Collected data
==========

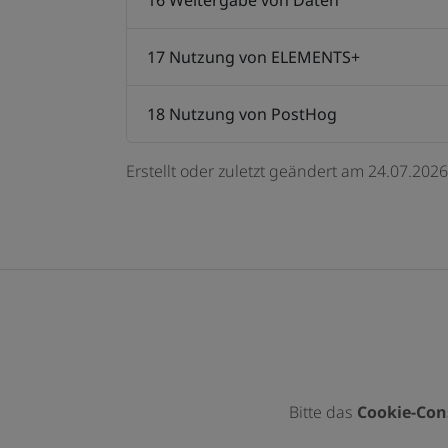
16 Weitergabe von Daten
17 Nutzung von ELEMENTS+
18 Nutzung von PostHog
Erstellt oder zuletzt geändert am 24.07.2026
Bitte das
Cookie-Con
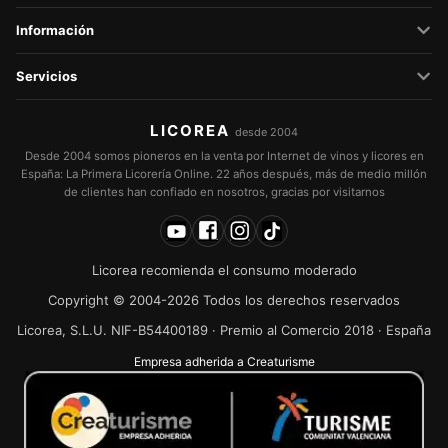
Información
Servicios
LICOREA
desde 2004
Desde 2004 somos pioneros en la venta por Internet de vinos y licores en
España: La Primera Licorería Online. 22 años después, más de medio millón
de clientes han confiado en nosotros, gracias por visitarnos
Licorea recomienda el consumo moderado
Copyright © 2004-2026 Todos los derechos reservados
Licorea, S.L.U. NIF-B54400189 · Premio al Comercio 2018 · España
Empresa adherida a Creaturisme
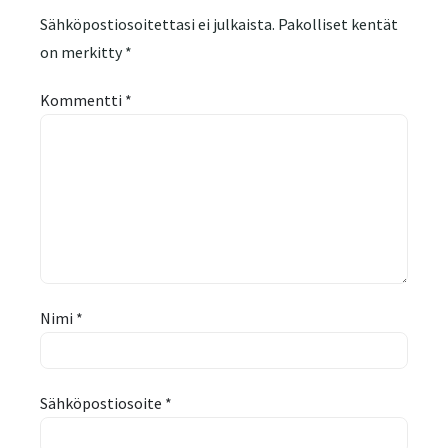
Sähköpostiosoitettasi ei julkaista.
Pakolliset kentät
on merkitty
*
Kommentti
*
Nimi
*
Sähköpostiosoite
*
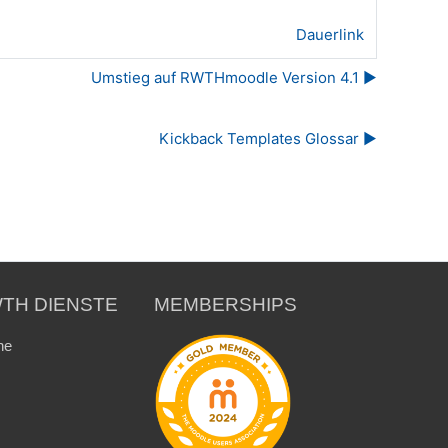
Dauerlink
Umstieg auf RWTHmoodle Version 4.1 ▶︎
Kickback Templates Glossar ▶︎
TH DIENSTE
MEMBERSHIPS
ne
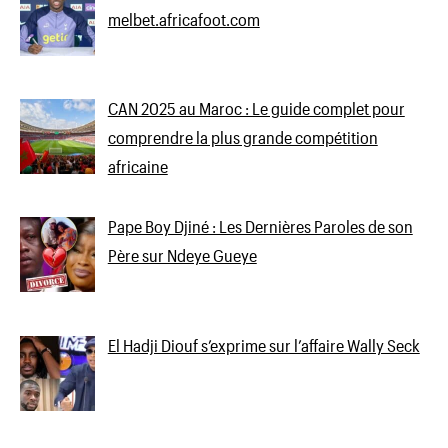
melbet.africafoot.com
CAN 2025 au Maroc : Le guide complet pour
comprendre la plus grande compétition
africaine
Pape Boy Djiné : Les Dernières Paroles de son
Père sur Ndeye Gueye
El Hadji Diouf s’exprime sur l’affaire Wally Seck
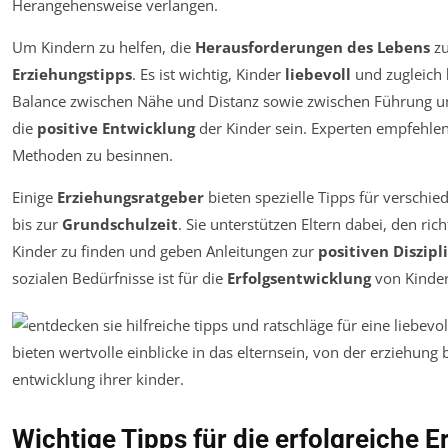
Herangehensweise verlangen.
Um Kindern zu helfen, die
Herausforderungen des Lebens
zu
Erziehungstipps
. Es ist wichtig, Kinder
liebevoll
und zugleich
Balance zwischen Nähe und Distanz sowie zwischen Führung 
die
positive Entwicklung
der Kinder sein. Experten empfehlen 
Methoden zu besinnen.
Einige
Erziehungsratgeber
bieten spezielle Tipps für versch
bis zur
Grundschulzeit
. Sie unterstützen Eltern dabei, den r
Kinder zu finden und geben Anleitungen zur
positiven Diszipl
sozialen Bedürfnisse ist für die
Erfolgsentwicklung
von Kinder
Wichtige Tipps für die erfolgreiche E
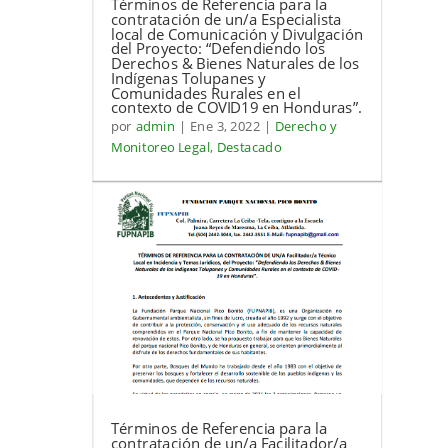
Términos de Referencia para la
contratación de un/a Especialista
local de Comunicación y Divulgación
del Proyecto: “Defendiendo los
Derechos & Bienes Naturales de los
Indígenas Tolupanes y
Comunidades Rurales en el
contexto de COVID19 en Honduras”.
por
admin
|
Ene 3, 2022
|
Derecho y
Monitoreo Legal
,
Destacado
Términos de Referencia para la
contratación de un/a Facilitador/a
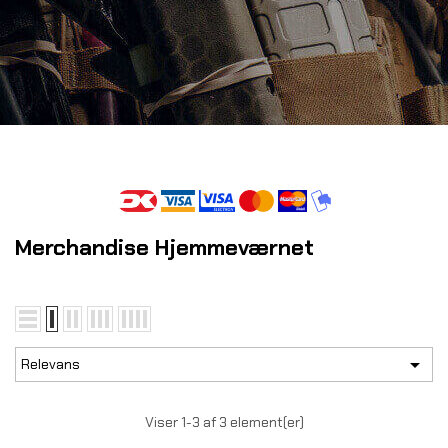
Merchandise Hjemmeværnet

Relevans
Viser 1-3 af 3 element(er)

==========

* **Work request**
Retype only this portion of the data above: the line containing "positive Entwicklung", the line containing "Wichtige Tipps für die erfolgreiche E", and all lines between them, exactly.

* **Task solution**
positive Entwicklung
der Kinder sein. Experten empfehlen 
Methoden zu besinnen.
Einige
Erziehungsratgeber
bieten spezielle Tipps für versch
bis zur
Grundschulzeit
. Sie unterstützen Eltern dabei, den r
Kinder zu finden und geben Anleitungen zur
positiven Diszipl
sozialen Bedürfnisse ist für die
Erfolgsentwicklung
von Kinder
Wichtige Tipps für die erfolgreiche E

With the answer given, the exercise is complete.